InfoSphere Streams is both a development and runtime environment for relevant analytics. In the case of the latter the product will run on a single server or across multiple, clustered servers depending on the scale of the environments and ingestion rates for real-time processing.
As far as development is concerned, when the product was originally launched it used a language called SPADE (stream processing application declarative engine) but it now supports SPL (stream processing language), which is SQLesque (indeed, the product supports IBM’s Big SQL). There is a conversion facility from SPADE to SPL. However, for most practical purposes all of this is under the covers as the product includes an Eclipse-based drag-and-drop graphical editor for building queries that business developers, in particular, will generally work with. Using this you drag and drop operators while the software automatically syncs the graphical view you are creating with the underlying (SPL) source code. Debugging capabilities are provided for those that want to work directly with SPL.

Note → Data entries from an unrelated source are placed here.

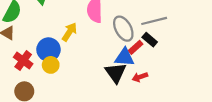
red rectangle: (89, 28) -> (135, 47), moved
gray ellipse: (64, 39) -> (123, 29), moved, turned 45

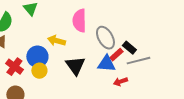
gray line: (154, 21) -> (138, 61), moved
yellow arrow: (69, 32) -> (56, 41), turned -108
black triangle: (116, 73) -> (75, 66), moved

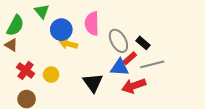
black rectangle: (129, 48) -> (143, 43), moved
blue circle: (37, 57) -> (61, 30), moved
black triangle: (75, 66) -> (93, 83), moved
red arrow: (120, 82) -> (134, 86), size x1.6

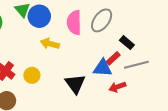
blue circle: (61, 30) -> (39, 16), moved
gray ellipse: (118, 41) -> (102, 20), moved, turned 65
red arrow: (134, 86) -> (117, 87), size x0.7

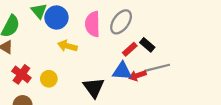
red rectangle: (113, 58) -> (130, 49), moved
red arrow: (117, 87) -> (137, 75), moved

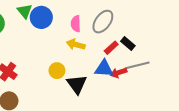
pink semicircle: (93, 24) -> (76, 24), size x0.7
yellow arrow: (67, 46) -> (76, 45), moved
yellow circle: (49, 79) -> (57, 71), moved

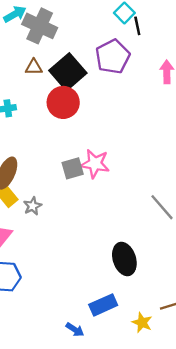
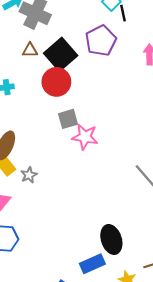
gray square: (73, 168) -> (68, 119), moved
black ellipse: (124, 259) -> (111, 239), moved

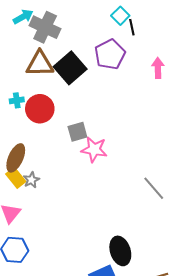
brown triangle: (30, 50) -> (40, 64), size x1.8
red circle: (56, 82) -> (40, 109), moved
gray star: (29, 175) -> (31, 180), moved

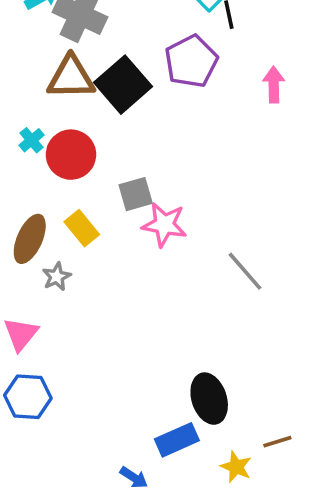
cyan cross: (17, 100) -> (32, 140), turned -32
yellow rectangle: (16, 178) -> (82, 228), moved
gray line: (154, 188) -> (245, 271), moved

As an alternative you can create predictive models using SPSS Modeler and import these into the Streams environment via PMML (predictive modelling mark-up language) or using the native SPSS Modeler models and scoring libraries. The environment also supports both Java and R, the statistical programming language, and text analytics via natural language processing (which is good for sentiment analysis, intent to buy analyses and so forth). Finally, there is support for both geospatial and time-series capabilities with the former supporting location-based services and the latter providing a variety of analytic and other functions (including regressions) that are particularly relevant where data is time-stamped, which is especially relevant to the Internet of Things.
For data input, InfoSphere Streams supports MQTT (Message Queue Telemetry Transport), which is a lightweight messaging protocol that runs on top of TCP/IP, as well as WebSphere MQ and the open source Apache ActiveMQ. Other messaging protocols and feeds are supported through a partnership with Datawatch and there is also a RESTful API. There is also support for accessing data from back-end data sources such as the various IBM PureData products as well as third party data warehouses like HP Vertica.

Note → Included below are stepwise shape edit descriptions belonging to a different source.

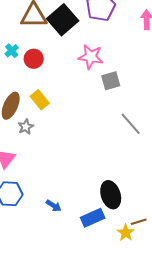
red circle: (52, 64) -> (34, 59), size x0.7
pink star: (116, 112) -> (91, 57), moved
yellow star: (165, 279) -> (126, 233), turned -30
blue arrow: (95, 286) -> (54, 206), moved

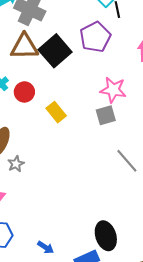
pink star: (91, 57) -> (113, 90), moved
yellow rectangle: (40, 100) -> (56, 112), moved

For presentation purposes the product comes with a number of pre-defined graphical techniques that can be used to visualise information and these can be dynamically added at runtime, as required. In addition, you can use both IBM and third party data virtualisation products such as, in the case of IBM, Watson Explorer. There is also a facility to visually monitor applications while they are running.
In addition to the normal sorts of training and support services you would expect from any vendor (including extensive online resources), IBM offers business services (application innovation, business analytics, business strategy, functional expertise, mid-market expertise), IT services (application management, business continuity and resiliency, data centres, integrated communications, IT strategy and architecture, security), outsourcing services (business process outsourcing and IT outsourcing and hosting), asset recovery, hardware and software financing, IT lifecycle financing and commercial financing.